PAGE TEXT:
○ ○ ○ ○ ○ ○ ○

San Francisco went from cable cars to self driving cars… but somehow, it’s still running education like it’s 1850.
Let me explain.
The idea for this piece hit me while I was walking along the Embarcadero in San Francisco. I stumbled upon a small public exhibition showcasing the city’s transit history and there it was: The old Clay Street Hill Railroad.

Right next to it, a quote from Andrew Smith Hallidie, the man behind the world’s first cable car line. He called it a bold idea for public transit.

And I couldn’t help but think: this is what reimagining a system looks like.
1873 – Clay Street, San Francisco Hallidie stood at the top of one of the city’s steepest hills with a wild idea: build a cable car line to carry people uphill. Everyone thought he was out of his mind.
Too steep. Too dangerous. Too ambitious.
But he did it anyway. And it worked.
The first successful cable car system in the world was born. Hallidie laid down not just tracks, but a new kind of movement. He challenged gravity and the status quo with a solution that moved people differently.
Fast forward to today. We’ve gone from cable cars to Waymo One, offering fully autonomous rides on public streets in San Francisco and from rails to ambitious visions of flying cars and private space travel.
We’ve transformed how we move, how we communicate, how we work, date, build communities even how we care for one another.

Isn’t it time we transforme how we systemically learn, too?
Enter Horace Mann. Born 1796. Still known as the “father of modern education.”

○ ○ ○ ○ ○ ○ ○

ITEMS:
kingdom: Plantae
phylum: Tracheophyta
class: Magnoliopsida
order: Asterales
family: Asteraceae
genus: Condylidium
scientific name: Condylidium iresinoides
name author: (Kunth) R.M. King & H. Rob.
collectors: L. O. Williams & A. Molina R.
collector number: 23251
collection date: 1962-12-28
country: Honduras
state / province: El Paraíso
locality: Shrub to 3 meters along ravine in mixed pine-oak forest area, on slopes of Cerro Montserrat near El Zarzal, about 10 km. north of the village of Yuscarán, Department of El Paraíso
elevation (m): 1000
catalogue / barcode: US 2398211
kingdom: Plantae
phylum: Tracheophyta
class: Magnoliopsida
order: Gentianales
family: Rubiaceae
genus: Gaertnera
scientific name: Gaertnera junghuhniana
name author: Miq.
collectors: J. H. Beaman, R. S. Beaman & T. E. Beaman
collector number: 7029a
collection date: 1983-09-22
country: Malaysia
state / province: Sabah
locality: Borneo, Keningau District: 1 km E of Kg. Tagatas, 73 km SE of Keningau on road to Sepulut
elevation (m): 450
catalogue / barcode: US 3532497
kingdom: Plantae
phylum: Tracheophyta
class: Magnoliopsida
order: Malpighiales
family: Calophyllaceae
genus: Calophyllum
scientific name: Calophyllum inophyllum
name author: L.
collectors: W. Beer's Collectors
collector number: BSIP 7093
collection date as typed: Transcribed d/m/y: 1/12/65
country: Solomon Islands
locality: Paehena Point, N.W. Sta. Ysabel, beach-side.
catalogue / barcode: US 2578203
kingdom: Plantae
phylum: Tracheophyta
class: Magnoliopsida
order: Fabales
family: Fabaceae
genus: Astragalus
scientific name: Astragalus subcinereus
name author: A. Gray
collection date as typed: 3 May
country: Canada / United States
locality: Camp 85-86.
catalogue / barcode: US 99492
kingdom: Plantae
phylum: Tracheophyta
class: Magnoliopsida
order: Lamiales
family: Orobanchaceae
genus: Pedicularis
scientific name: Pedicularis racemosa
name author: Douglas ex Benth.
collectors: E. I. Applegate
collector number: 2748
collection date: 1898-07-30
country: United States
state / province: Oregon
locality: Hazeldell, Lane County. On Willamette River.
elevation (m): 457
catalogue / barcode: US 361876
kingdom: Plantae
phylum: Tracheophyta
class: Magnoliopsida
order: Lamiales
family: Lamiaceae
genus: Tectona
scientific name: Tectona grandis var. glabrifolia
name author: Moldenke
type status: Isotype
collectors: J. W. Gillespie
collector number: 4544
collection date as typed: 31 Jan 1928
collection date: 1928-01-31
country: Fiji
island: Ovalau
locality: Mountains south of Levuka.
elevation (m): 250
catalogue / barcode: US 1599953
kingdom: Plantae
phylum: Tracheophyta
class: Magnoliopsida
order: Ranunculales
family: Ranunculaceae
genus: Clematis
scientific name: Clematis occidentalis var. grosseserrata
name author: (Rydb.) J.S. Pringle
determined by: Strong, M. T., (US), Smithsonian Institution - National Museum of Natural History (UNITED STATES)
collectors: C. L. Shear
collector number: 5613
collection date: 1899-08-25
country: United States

○ ○ ○ ○ ○ ○ ○

EXERCISE INSTRUCTIONS:
A: In the essay on transit and education, can you rewrite the passage from "And I couldn’t" to "moved people differently.", replacing "cable car" with "streetcar"?
B: Can you write the next part of the essay on transit and education, picking up after its last line?
You won't need the listing.

RESULTS OF THE TASKS:
A:
And I couldn’t help but think: this is what reimagining a system looks like.
1873 – Clay Street, San Francisco Hallidie stood at the top of one of the city’s steepest hills with a wild idea: build a streetcar line to carry people uphill. Everyone thought he was out of his mind.
Too steep. Too dangerous. Too ambitious.
But he did it anyway. And it worked.
The first successful streetcar system in the world was born. Hallidie laid down not just tracks, but a new kind of movement. He challenged gravity and the status quo with a solution that moved people differently.

B:
In the mid-19th century, as the Industrial Revolution surged forward, society needed disciplined, punctual, and obedient workers for factories and mass production lines. Horace Mann, inspired by Prussian educational models, rose to the occasion. He wasn’t trying to hold anyone back, he genuinely believed education could be the great equalizer.
And for the 19th century, he did well.
He created a system that worked for the world of his time:
- Uniform, standardized curriculum
- Bells and strict timetables to mirror factory shifts
- Rigid classroom structures with desks in straight rows
- A focus on repetition and memorization over exploration and creativity
It worked… for the 19th century. But we’re still running that same operating system today, long after the world it was designed for has disappeared.
We’ve entered an era that demands entirely different inputs, skills like creativity, emotional intelligence, adaptability, and collaboration. Yet we’re still applying an industrial framework to a post-industrial world. It’s like trying to run modern software on a steam-powered machine.
Instead of patching the old model, we need a fresh foundation. One designed for agility.
Just like Hallidie looked at a steep hill and saw not a barrier but an invitation to innovate, we’re standing at the base of our own hill today.
EdTech? Online Learning? AI tutoring?
Ok but here’s the truth: the solutions brought by technology so far have mostly promoted isolation, not connection. Online learning? It’s a Band-Aid. 10% completion rate. It digitized content, not learning. And yes, it’s been a great leap. Yes, AI is an incredible tool to help us personalize and optimize how and what we learn.
But let’s not confuse content delivery with education or a tool with the final impact.
The World Economic Forum’s Future of Jobs report highlighted the ’10 core skills’ for the future. And here’s the catch: people can’t truly acquire them through online learning alone.

Education is not about uploading information. It’s the process of building new wires in the brain, of reshaping how we think, how we solve, how we relate .
It’s messy, emotional, hands-on, deeply human work.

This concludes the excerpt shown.